Locate every line below that contains the word "bottom" and copy it.

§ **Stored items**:
----
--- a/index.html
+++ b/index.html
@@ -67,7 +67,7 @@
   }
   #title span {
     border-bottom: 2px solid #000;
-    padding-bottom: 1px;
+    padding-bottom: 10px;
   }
----
§ **Your response**:
     border-bottom: 2px solid #000;
-    padding-bottom: 1px;
+    padding-bottom: 10px;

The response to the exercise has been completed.